Я вовсе не руковожусь любовью к хозяину данного дома, — которого я часто совершенно не знаю, — когда, увидав его дом в огне, я схватываю ведро с водой и бегу к его дому, хотя бы нисколько не боялся за свой: мною руководит более широкое, хотя и более неопределённое чувство, вернее, инстинкт общечеловеческой солидарности, т. е. круговой поруки между всеми людьми, и общежительности.

[Kropotkin 1972: 21; Кропоткин 1907: 6]

Однако Дехан [1965] утверждает, что, хотя теорию Кропоткина можно назвать «теорией инстинкта», упомянутые им «тенденции» не имеют онтологического статуса, а скорее должны восприниматься как гипотезы. «Естественные законы, — пишет Дехан, — не встроены в реальность. Это человеческие конструкты, которые помогают нам понять природу» [DeHaan 1965: 276]. Очень важно помнить об этом, рассматривая следующий пункт из тезиса Кропоткина, а именно его аргумент, что взаимная помощь — это фундамент морали и что без неё «сохранить человеческое общество невозможно». Как отмечает Морленд, склонность к взаимопомощи может проявиться и развиваться только благодаря сознанию. Эта точка зрения явно противоречит предложенному Ж.-Ж. Руссо понятию досоциальной человеческой природы, против которой рьяно выступал Кропоткин. Действительно, понимая природу человека как нечто чисто контекстуальное, то есть рассматривая это понятие не как нечто определяемое какой бы то ни было человеческой сущностью, но социальным и культурным контекстом, Кропоткин вместе с другими теоретиками анархизма, по-видимому, осознавал опасность принятия дихотомии между культурой и природой, которую описывал Парех. В этом смысле они были далеки от Руссо, который романтизировал «естественное состояние» и критиковал современную цивилизацию. Как отмечают Морленд и Риттер, взгляд Бакунина на человеческую природу также носил контекстуальный характер. Это проявлялось в отрицании эссенциалистского определения человеческой природы и допущении, что люди — это одновременно и индивидуальные, и социальные существа. По мнению анархистов, от социальной и культурной среды зависит то, какое из этих двух направлений человеческой природы выходит на первый план в любой данный момент времени. Такую точку зрения выдвигает Бакунин как часть своей знаменитой критики государства, при этом полностью отрицая религиозное понятие первородного греха, теорию Руссо о досоциальной природе человека и идею общественного договора:

Не понимая социальность, присущую человеческой природе, метафизика смотрит на общество как на механическую и искусственно созданную совокупность индивидов, объединившихся случайно, в силу принятия какого-то формального и секретного договора, заключённого или свободно, или же под влиянием высшей силы. Предполагается, что до своего объединения в общество эти индивиды, одарённые якобы бессмертной душой, наслаждались полной свободой...

▸ **Задания упражнения**
• A. Назовите всех, кроме самого Кропоткина, чьи имена встречаются в тексте о взглядах анархистов на природу человека.
• B. Напишите продолжение текста о взглядах Кропоткина и Бакунина на природу человека, начиная сразу после его последней фразы.

(Именованные координаты суставов)
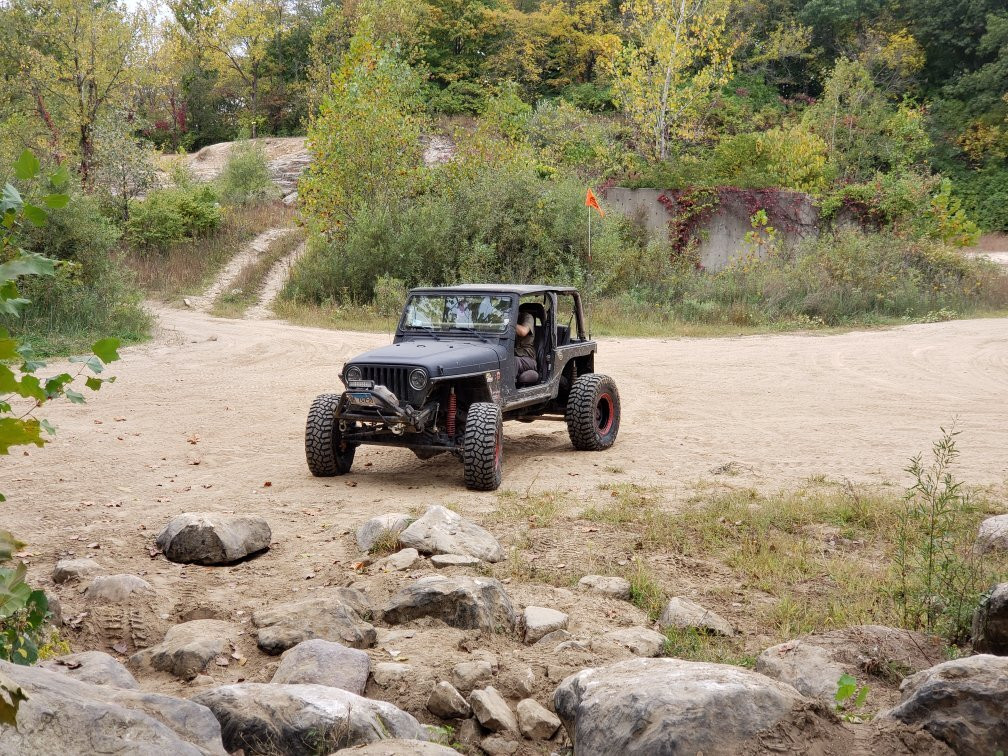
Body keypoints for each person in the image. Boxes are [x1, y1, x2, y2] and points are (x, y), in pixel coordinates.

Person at [515, 310, 536, 378]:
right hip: (512, 353)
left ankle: (506, 387)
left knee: (513, 361)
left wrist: (506, 322)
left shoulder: (527, 317)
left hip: (528, 357)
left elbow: (523, 331)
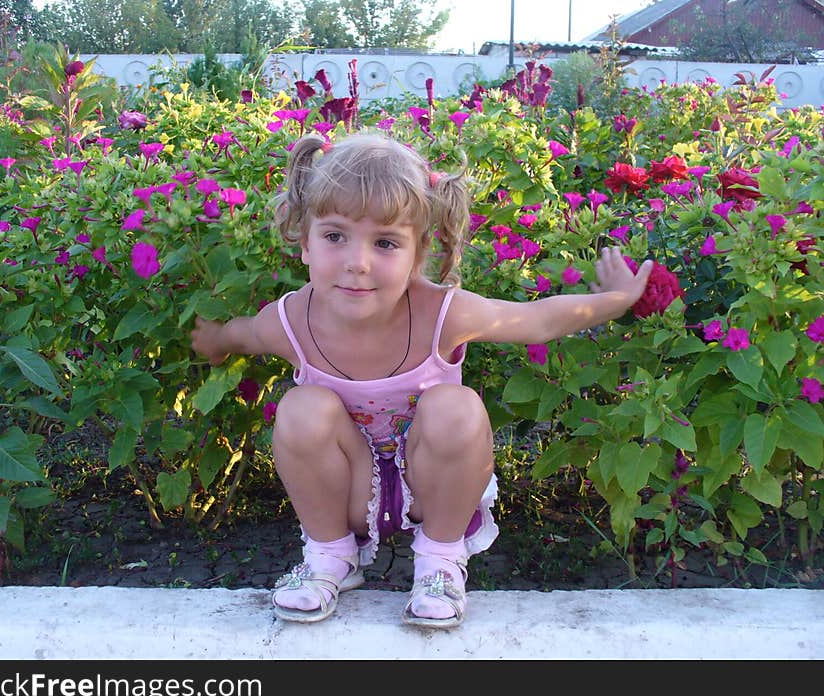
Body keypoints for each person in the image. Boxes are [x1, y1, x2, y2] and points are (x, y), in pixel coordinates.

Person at [190, 131, 653, 629]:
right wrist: (205, 340)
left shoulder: (443, 314)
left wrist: (614, 301)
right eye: (334, 236)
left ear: (419, 253)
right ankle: (330, 560)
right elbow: (242, 335)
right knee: (301, 407)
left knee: (457, 406)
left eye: (385, 242)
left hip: (432, 487)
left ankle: (440, 564)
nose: (357, 261)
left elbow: (533, 320)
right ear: (305, 241)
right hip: (349, 491)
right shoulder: (291, 320)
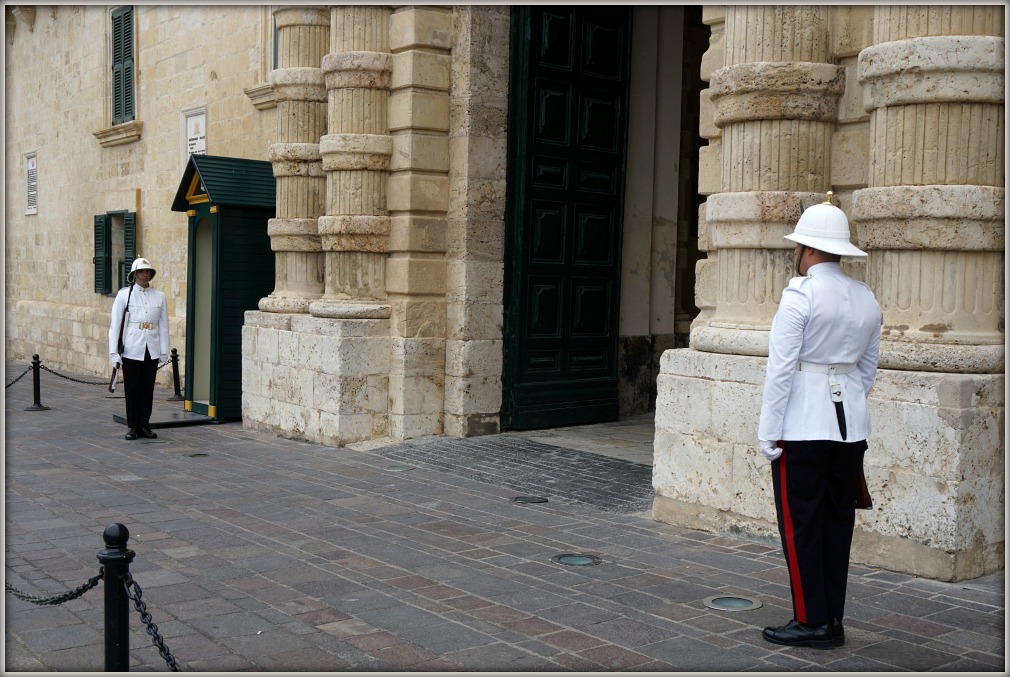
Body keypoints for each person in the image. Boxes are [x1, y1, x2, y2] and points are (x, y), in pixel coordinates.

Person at [757, 193, 882, 649]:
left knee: (801, 526)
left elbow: (781, 369)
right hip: (850, 427)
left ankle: (811, 621)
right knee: (836, 524)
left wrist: (768, 431)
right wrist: (848, 403)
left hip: (803, 426)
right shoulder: (865, 297)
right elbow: (866, 370)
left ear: (808, 249)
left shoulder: (800, 295)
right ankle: (831, 617)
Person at [109, 258, 169, 440]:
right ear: (134, 274)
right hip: (132, 347)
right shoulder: (124, 295)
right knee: (132, 388)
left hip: (151, 347)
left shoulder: (159, 296)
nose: (145, 274)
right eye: (141, 271)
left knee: (147, 389)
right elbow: (116, 325)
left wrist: (164, 350)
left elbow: (164, 325)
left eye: (147, 271)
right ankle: (133, 426)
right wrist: (114, 353)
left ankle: (144, 424)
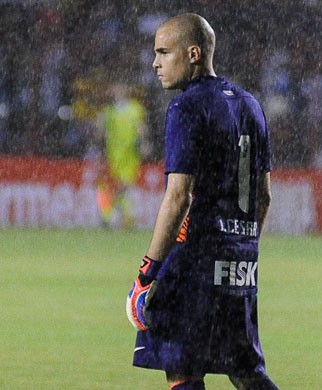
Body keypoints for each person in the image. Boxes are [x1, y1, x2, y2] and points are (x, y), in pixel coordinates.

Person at [125, 13, 279, 390]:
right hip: (239, 263)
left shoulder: (187, 106)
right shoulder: (250, 105)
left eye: (164, 52)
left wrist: (147, 273)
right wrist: (242, 249)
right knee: (245, 371)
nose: (155, 63)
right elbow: (264, 195)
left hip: (195, 260)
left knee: (182, 367)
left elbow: (178, 196)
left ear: (193, 54)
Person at [95, 81, 149, 228]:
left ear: (125, 92)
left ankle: (116, 216)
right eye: (115, 91)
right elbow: (99, 132)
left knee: (125, 185)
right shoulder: (108, 111)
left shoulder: (135, 109)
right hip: (112, 155)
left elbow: (141, 127)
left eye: (119, 91)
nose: (116, 94)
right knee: (111, 186)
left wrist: (144, 143)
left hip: (129, 154)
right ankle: (116, 217)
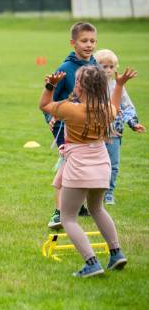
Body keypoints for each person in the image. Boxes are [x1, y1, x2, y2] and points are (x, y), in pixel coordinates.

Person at [39, 65, 136, 277]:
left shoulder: (71, 110)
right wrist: (119, 85)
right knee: (98, 209)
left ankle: (91, 263)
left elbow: (44, 105)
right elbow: (115, 104)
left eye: (76, 82)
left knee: (68, 218)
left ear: (80, 87)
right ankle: (116, 252)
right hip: (102, 166)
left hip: (78, 167)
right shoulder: (106, 111)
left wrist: (50, 86)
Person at [46, 22, 97, 230]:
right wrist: (52, 121)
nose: (89, 45)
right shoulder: (65, 69)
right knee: (65, 172)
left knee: (87, 171)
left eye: (92, 41)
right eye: (84, 40)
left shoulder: (97, 66)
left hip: (91, 131)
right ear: (73, 42)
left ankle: (81, 206)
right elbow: (50, 103)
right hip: (68, 131)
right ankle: (59, 212)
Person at [94, 49, 145, 205]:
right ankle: (93, 192)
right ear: (95, 68)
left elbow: (127, 107)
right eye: (104, 66)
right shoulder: (92, 85)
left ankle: (109, 192)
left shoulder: (118, 85)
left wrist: (133, 123)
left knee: (113, 164)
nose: (108, 70)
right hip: (94, 133)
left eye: (111, 66)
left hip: (114, 133)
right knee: (95, 164)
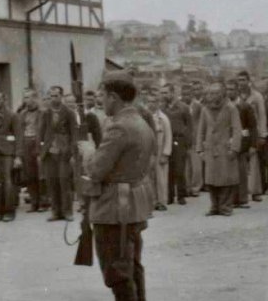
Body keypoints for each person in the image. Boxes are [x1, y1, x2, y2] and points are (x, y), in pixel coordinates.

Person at [84, 70, 155, 301]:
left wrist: (86, 150)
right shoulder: (141, 122)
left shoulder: (119, 127)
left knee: (117, 273)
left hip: (115, 210)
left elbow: (96, 170)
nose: (100, 101)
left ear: (113, 97)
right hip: (132, 207)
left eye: (102, 96)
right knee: (132, 268)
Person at [196, 81, 242, 216]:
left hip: (225, 149)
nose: (212, 96)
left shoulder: (231, 108)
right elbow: (201, 131)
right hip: (210, 150)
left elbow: (237, 129)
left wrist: (234, 148)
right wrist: (199, 149)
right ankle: (214, 206)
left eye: (215, 93)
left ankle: (226, 207)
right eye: (210, 93)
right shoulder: (205, 110)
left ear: (222, 94)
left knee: (226, 180)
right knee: (211, 180)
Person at [39, 86, 78, 222]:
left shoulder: (69, 112)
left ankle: (67, 211)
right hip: (49, 152)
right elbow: (41, 132)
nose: (53, 99)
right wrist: (41, 150)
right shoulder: (46, 113)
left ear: (61, 96)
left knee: (64, 181)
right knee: (52, 181)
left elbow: (74, 134)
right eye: (50, 96)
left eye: (55, 96)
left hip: (64, 151)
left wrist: (72, 152)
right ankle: (55, 211)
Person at [0, 91, 20, 222]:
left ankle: (9, 211)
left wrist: (18, 156)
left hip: (8, 152)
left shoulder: (12, 116)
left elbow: (19, 137)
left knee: (7, 182)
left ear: (4, 100)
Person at [237, 71, 268, 202]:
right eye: (239, 80)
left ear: (248, 81)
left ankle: (256, 191)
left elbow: (262, 116)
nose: (241, 82)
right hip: (240, 131)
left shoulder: (257, 96)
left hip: (253, 131)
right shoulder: (236, 96)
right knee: (240, 162)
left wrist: (262, 135)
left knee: (254, 160)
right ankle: (241, 192)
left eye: (243, 80)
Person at [227, 79, 258, 209]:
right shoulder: (225, 107)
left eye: (232, 89)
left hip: (242, 144)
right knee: (229, 173)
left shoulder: (245, 107)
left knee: (242, 172)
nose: (230, 92)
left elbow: (252, 127)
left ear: (238, 91)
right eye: (227, 89)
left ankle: (243, 199)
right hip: (228, 144)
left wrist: (253, 145)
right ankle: (231, 199)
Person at [160, 83, 192, 206]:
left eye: (166, 93)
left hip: (179, 140)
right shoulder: (162, 108)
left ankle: (181, 195)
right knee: (169, 169)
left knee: (179, 169)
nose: (164, 95)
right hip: (166, 141)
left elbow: (189, 125)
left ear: (172, 93)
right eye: (162, 93)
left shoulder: (183, 107)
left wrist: (188, 143)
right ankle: (169, 196)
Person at [17, 89, 45, 212]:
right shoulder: (22, 114)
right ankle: (34, 202)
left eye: (29, 97)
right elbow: (19, 132)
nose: (27, 100)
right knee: (30, 174)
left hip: (39, 143)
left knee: (41, 173)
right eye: (25, 98)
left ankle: (43, 202)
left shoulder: (42, 113)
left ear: (35, 98)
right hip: (26, 143)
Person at [147, 93, 172, 211]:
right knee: (149, 178)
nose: (151, 104)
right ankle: (151, 201)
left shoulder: (163, 118)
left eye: (153, 101)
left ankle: (161, 201)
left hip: (160, 150)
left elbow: (168, 137)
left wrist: (166, 153)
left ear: (157, 103)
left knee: (161, 178)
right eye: (149, 101)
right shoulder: (145, 117)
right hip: (149, 151)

▸ **Выполненные задания**
• A. Дехан, Морленд, Ж.-Ж. Руссо, Парех, Риттер, Бакунин.

• B.
[Bakunin, цит. по Woodcock 1977]

Принятие теоретического допущения о том, что человек рождён свободным, подразумевает антитезу: свободный индивид — общество. Такая точка зрения, по мнению Бакунина, «совершенно игнорирует человеческое общество: настоящий отправной пункт всей человеческой цивилизации и единственную среду, в которой человеческая личность и свобода могут по-настоящему рождаться и развиваться» [Bakunin, цит. по Morris 1993: 87–88].

Даже Годвин, представитель ранней школы анархистской мысли, которому скорее отводят место на индивидуалистическом, а не социальном фланге анархистского континуума, вместе с Бакуниным отрицал досоциальную и врождённую человеческую природу. В своём трактате «Исследование о политической справедливости» Годвин писал:

Действия и склонности человека не являются следствиями каких бы то ни было изначальных предрасположенностей, с которыми они приходят в этот мир и из-за которых имеют одни убеждения или особенности, а не другие. Они вытекают из обстоятельств и событий, влияющих на человека, оставляющих за собой какие-либо ощутимые впечатления.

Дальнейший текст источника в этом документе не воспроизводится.